In 2002, Hugjiltu received the credential of Professional Hoomii Singer from the Mongolian International Hoomii Association, the first to achieve the qualification in China.

UNESCO Intangible Cultural Heritage of Humanity

Hoomii has an ethereal sound, something out of this world. Hugjiltu explained that this effect on listeners is due to the particular vocalization techniques that produce two or three harmonics simultaneously that deftly combine low droning and high whistling pitches. The bass part, extremely low and very crisp, is not the kind that one would expect to hear from a natural voice. The singer must manipulate his breath to deliver strong air waves that forcefully pound the vocal cords, resulting in guttural “bubbling” sounds that are 10 times more intense than normal singing. Meanwhile, the singer has to modify the shape of his oral cavity as the resonating body to magnify overtones. The result is clear, metallic, high-pitched tones.

“As for the origins of Hoomii, one theory is that it has its roots in the mimicry of sounds of nature made by early Mongolians while hunting.
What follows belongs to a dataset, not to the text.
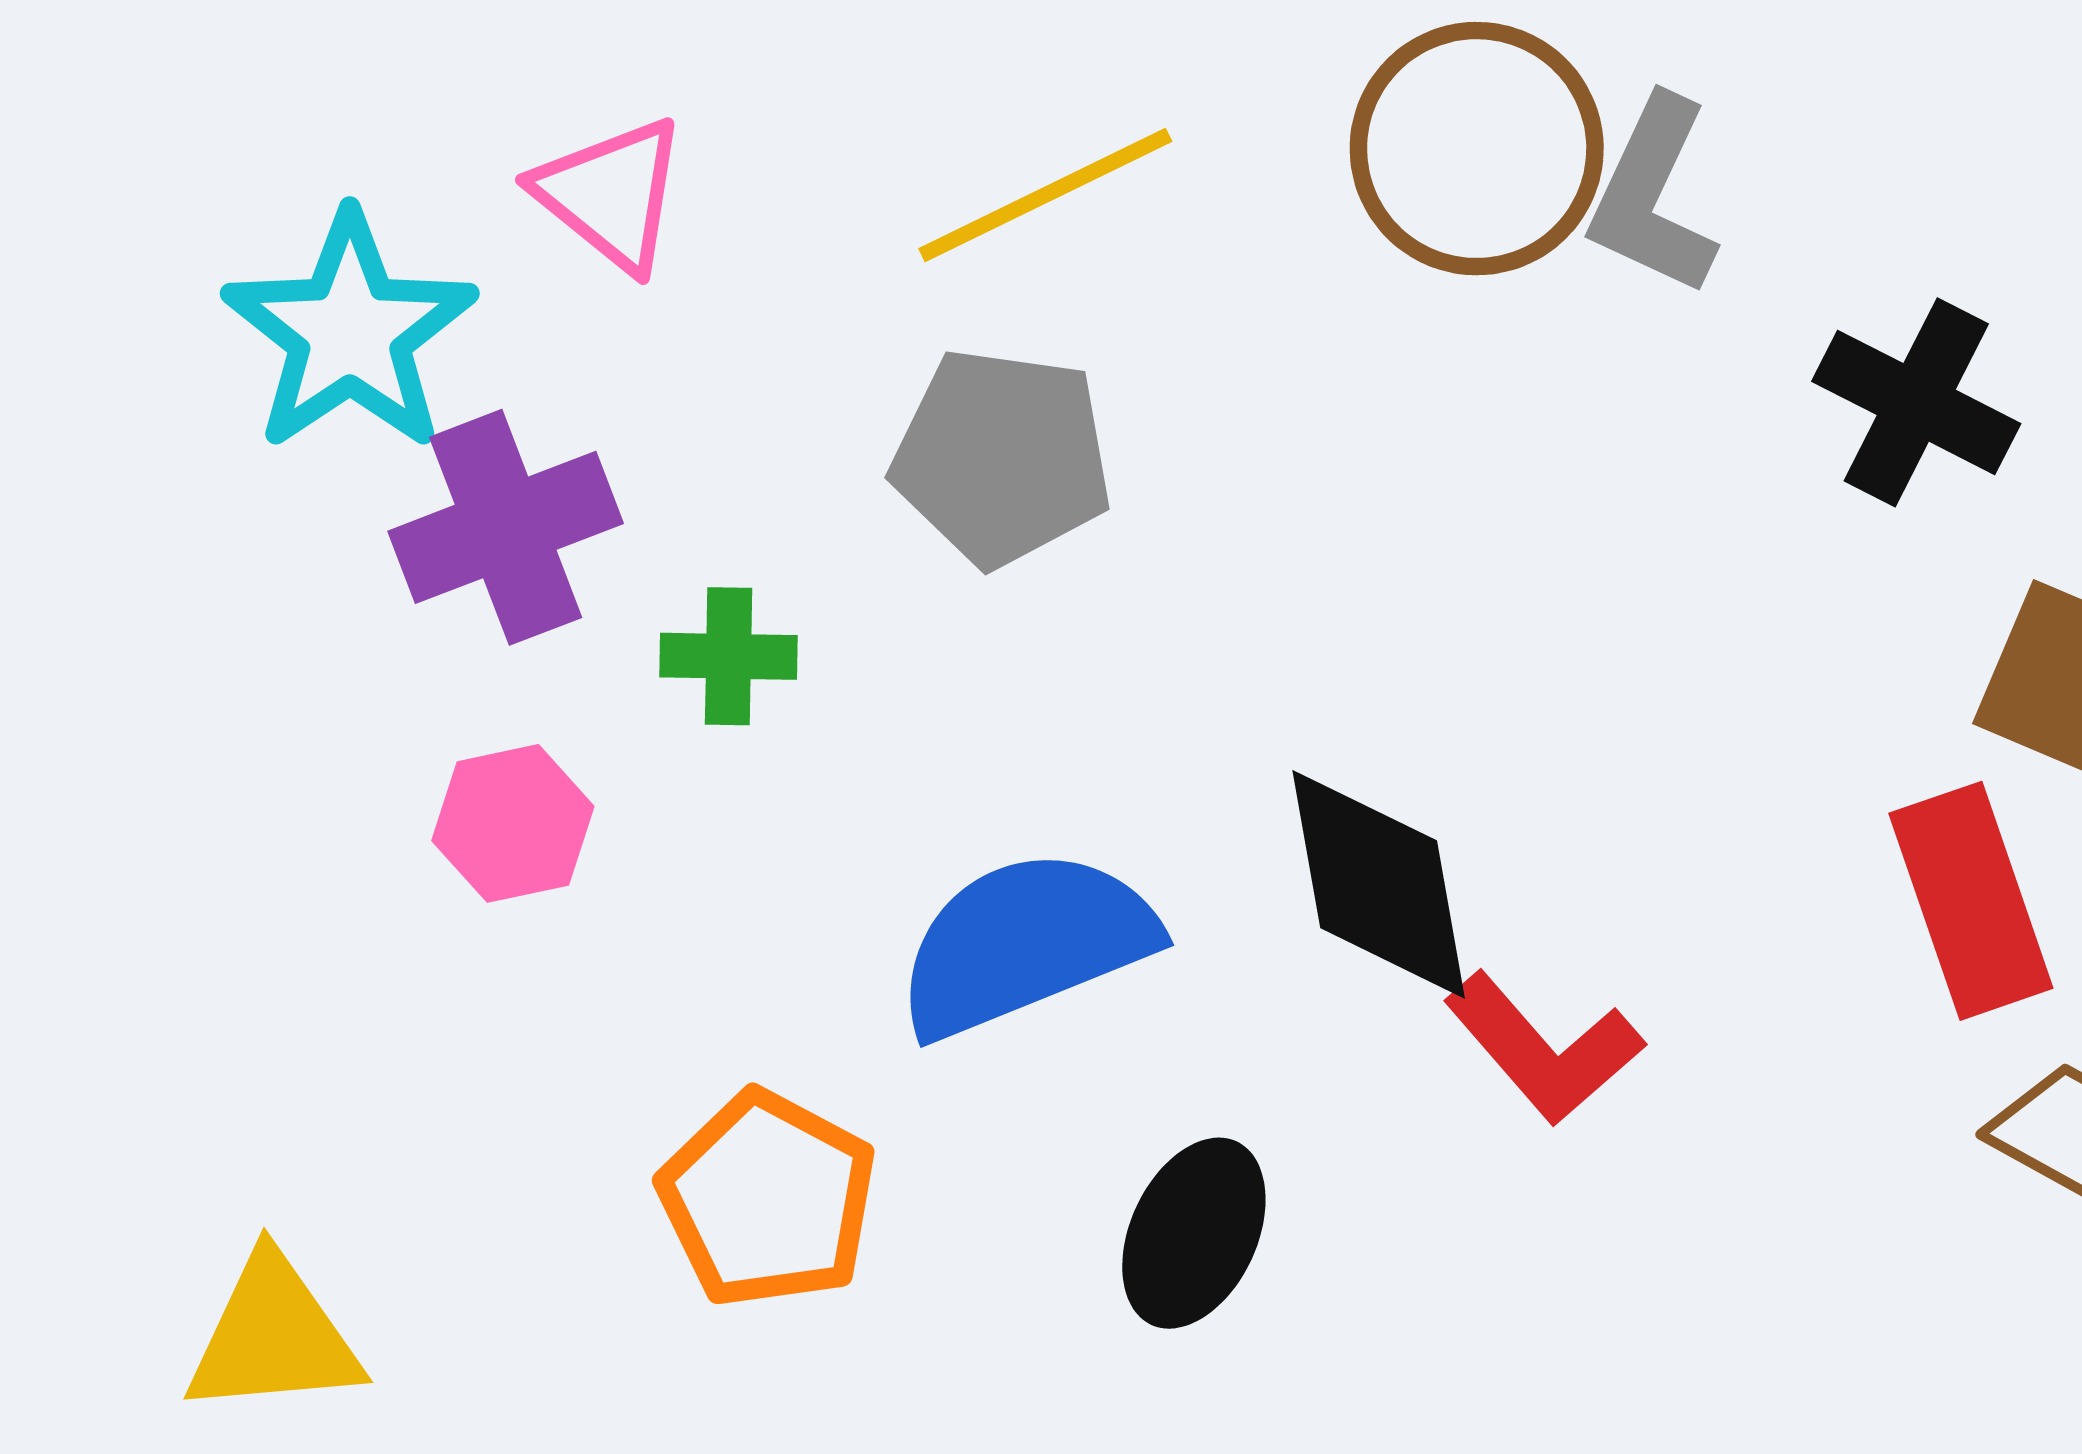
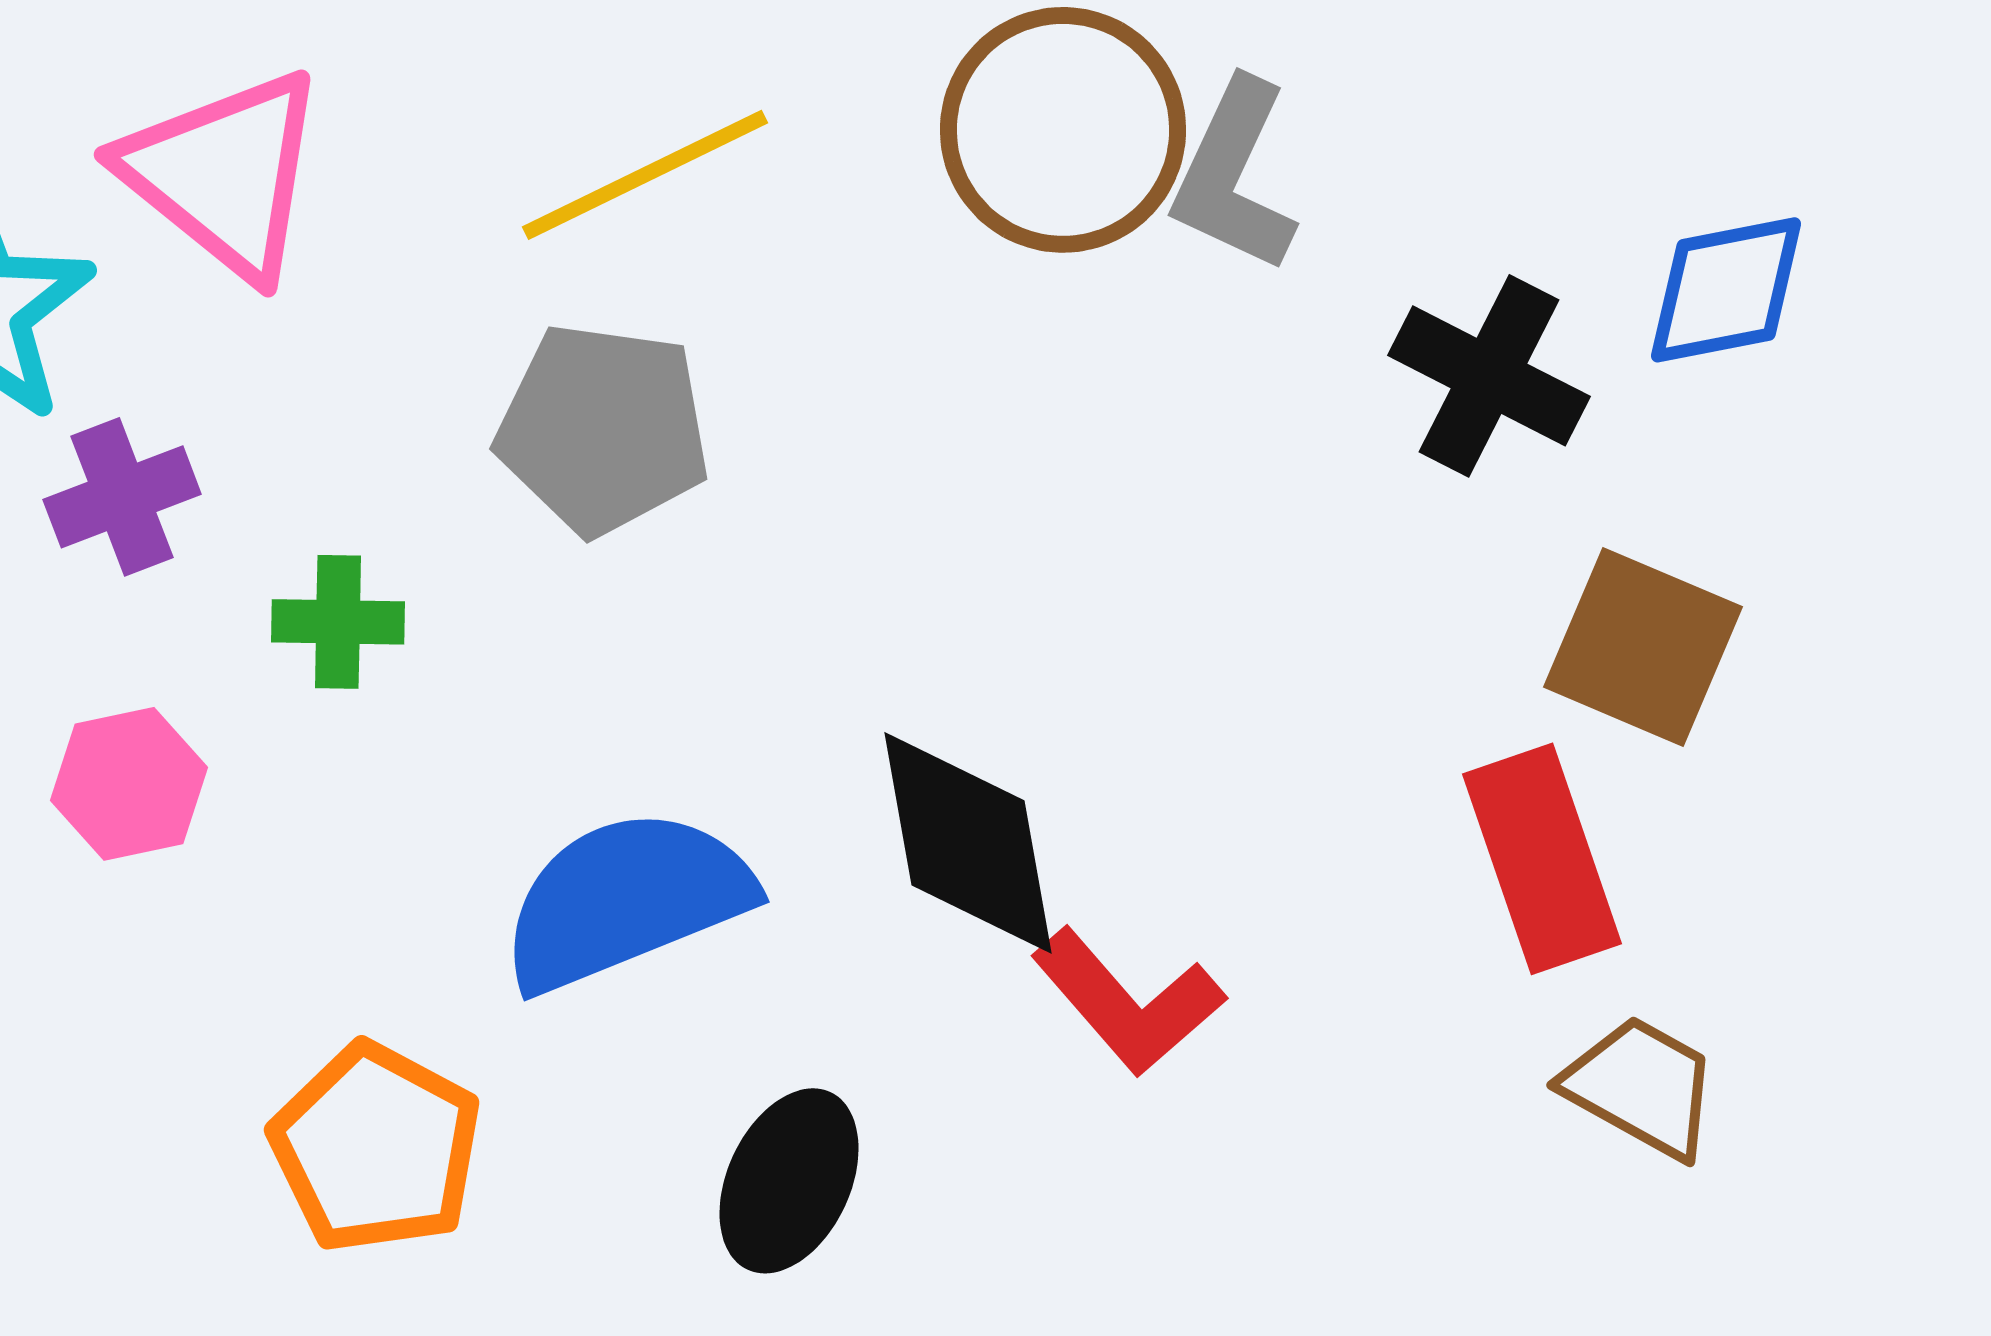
pink triangle: (611, 194) -> (224, 174), size x1.4
purple cross: (506, 527) -> (122, 497), size x0.7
That’s why the singing depicts natural scenes, wild animals, horses, and the steppe,” said Hugjiltu. “Its styles are primarily Short Songs, but also include certain Long Songs of less complexity and length.”

Da Bueh Cholaw, a Mongolian musician and director of the intangible cultural heritage preservation section of the Arts Research Institute of Inner Mongolia, found similarities between Hoomii and the 2,300-year-old Holin-Chor singing of Altay in northern Xinjiang and Chor singing of Xilingol in central Inner Mongolia, both of which feature multiple sounds by one voice at the same time. His study provided supporting evidence for Chinese Hoomii’s successful bid for UNESCO Intangible Cultural Heritage of Humanity in 2009.